Nat O'Connor: Interesting remarks by Minister Noonan reported in The Irish Times.

On tax breaks, he is quoted as saying “I use tax breaks to get a particular economic or social response in the short term but I will not have it bedded in as a permanent feature of the tax code.” TASC has pointed to the problems of tax breaks for years, so keeping such tax breaks on a short time horizon represents a progressive move. However, tax breaks are still problematic because they disproportionately benefit high earners and distort business decision making.

“Because of the buoyancy in taxation from the growing economy” there will be no new austerity measures in the budget, Mr Noonan is quoted as saying. However, the devil is in the detail in this one. Presumably, the Minister is still banking on the €500 million from water charges and the €300 million efficiency savings due under the Haddington Road Agreement and other carry-overs from previous budgets. That means despite a genuine easing from higher tax yields and the IMF loan repayment deal there will still be a contraction of €800 million, which will dent GDP.
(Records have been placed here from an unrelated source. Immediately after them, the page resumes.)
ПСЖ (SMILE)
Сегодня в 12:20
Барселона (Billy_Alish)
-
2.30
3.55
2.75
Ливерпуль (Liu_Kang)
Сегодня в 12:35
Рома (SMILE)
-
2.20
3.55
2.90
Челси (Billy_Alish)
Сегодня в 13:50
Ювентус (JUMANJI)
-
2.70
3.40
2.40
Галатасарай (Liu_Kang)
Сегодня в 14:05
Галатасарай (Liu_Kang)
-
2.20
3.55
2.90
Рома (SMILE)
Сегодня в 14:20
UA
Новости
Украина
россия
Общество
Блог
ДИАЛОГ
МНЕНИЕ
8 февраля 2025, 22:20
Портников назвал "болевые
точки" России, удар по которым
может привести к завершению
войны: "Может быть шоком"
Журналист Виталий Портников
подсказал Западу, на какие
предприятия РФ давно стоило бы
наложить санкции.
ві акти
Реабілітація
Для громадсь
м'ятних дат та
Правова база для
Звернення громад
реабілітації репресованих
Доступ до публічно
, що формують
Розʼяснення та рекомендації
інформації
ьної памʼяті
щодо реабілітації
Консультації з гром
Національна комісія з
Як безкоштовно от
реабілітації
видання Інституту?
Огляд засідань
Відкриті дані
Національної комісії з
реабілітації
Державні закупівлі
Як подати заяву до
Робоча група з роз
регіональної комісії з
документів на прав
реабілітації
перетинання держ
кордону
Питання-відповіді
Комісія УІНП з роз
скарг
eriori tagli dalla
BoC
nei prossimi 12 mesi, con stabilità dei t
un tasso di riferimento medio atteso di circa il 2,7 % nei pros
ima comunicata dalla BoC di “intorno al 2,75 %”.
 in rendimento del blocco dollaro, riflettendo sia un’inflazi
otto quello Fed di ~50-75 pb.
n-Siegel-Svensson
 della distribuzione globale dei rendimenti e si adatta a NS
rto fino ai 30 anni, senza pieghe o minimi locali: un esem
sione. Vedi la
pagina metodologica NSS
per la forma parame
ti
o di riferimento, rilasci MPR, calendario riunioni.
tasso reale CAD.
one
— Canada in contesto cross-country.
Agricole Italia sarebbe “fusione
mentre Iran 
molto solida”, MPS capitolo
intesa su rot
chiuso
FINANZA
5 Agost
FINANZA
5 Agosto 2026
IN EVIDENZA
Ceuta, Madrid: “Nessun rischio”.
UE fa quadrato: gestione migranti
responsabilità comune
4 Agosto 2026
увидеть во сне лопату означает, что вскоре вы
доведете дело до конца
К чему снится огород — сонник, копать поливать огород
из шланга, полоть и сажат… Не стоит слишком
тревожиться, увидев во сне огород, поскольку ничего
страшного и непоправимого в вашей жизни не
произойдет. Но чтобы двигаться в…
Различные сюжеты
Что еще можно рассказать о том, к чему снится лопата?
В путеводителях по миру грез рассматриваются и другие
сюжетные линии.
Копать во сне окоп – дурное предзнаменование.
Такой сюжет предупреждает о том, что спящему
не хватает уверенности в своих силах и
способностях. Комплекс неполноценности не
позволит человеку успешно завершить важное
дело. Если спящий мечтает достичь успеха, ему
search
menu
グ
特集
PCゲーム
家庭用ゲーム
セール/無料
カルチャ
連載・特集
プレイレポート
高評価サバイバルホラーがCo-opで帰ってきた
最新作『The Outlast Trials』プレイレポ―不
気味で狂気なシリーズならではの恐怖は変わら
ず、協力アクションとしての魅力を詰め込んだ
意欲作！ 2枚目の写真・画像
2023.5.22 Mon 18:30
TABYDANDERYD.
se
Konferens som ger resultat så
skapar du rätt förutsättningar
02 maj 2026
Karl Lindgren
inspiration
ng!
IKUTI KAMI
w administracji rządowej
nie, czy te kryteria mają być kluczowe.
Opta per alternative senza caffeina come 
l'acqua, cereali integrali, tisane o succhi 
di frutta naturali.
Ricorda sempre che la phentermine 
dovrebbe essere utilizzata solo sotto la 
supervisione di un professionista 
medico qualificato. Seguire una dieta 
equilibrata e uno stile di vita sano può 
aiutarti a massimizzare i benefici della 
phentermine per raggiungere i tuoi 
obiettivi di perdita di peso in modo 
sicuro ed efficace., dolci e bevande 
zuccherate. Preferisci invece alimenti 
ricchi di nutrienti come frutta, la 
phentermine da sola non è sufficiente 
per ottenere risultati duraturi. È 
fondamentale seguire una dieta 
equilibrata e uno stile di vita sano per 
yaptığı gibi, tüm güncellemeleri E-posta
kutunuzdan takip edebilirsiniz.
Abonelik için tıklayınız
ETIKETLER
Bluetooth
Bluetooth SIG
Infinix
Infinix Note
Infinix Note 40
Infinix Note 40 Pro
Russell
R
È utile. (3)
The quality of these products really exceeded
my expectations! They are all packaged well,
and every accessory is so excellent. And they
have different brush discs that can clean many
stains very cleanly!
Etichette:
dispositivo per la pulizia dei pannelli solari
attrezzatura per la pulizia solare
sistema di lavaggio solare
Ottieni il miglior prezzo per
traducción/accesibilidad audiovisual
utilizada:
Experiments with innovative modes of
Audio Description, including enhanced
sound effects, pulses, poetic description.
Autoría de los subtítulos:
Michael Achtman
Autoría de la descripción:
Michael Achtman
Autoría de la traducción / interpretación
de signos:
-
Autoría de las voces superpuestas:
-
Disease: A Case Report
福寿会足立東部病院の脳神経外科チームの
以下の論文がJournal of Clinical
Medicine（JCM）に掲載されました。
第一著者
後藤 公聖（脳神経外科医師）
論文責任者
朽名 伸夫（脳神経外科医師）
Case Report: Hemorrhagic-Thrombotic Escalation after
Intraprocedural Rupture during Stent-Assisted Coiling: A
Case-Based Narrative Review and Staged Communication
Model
But the most illuminating quote was the following: The Government’s approach to the upcoming budget was simple, he said, “if we can continue to control expenditure and grow the economy, all things are possible. If the crazy spending starts again, not only will you use up the resources on the spending side but the signal will go out that the discipline has been removed from Irish economic management.”

This reinforces the message that this Government is fixated on cutting spending rather than striking a balance between tax and spending. To be clear, spending on health, education, housing and social protection needs to be funded by adequate tax and social insurance. However, if this Government is fixated on capping taxation at its current level, which is three-quarters of the EU average, it is clear that there will not be extra funding for a serious social housing policy nor extra funds needed for pre-school education nor increased provision for Ireland's growing number of pensioners in terms of State Pensions and health care, and so on.

Adequately and sensibly funding public spending is not "crazy spending". On the contrary, it is crazy not to invest in quality public services as an investment in people working and living in Ireland. Tax cuts represent just as much loss of "discipline".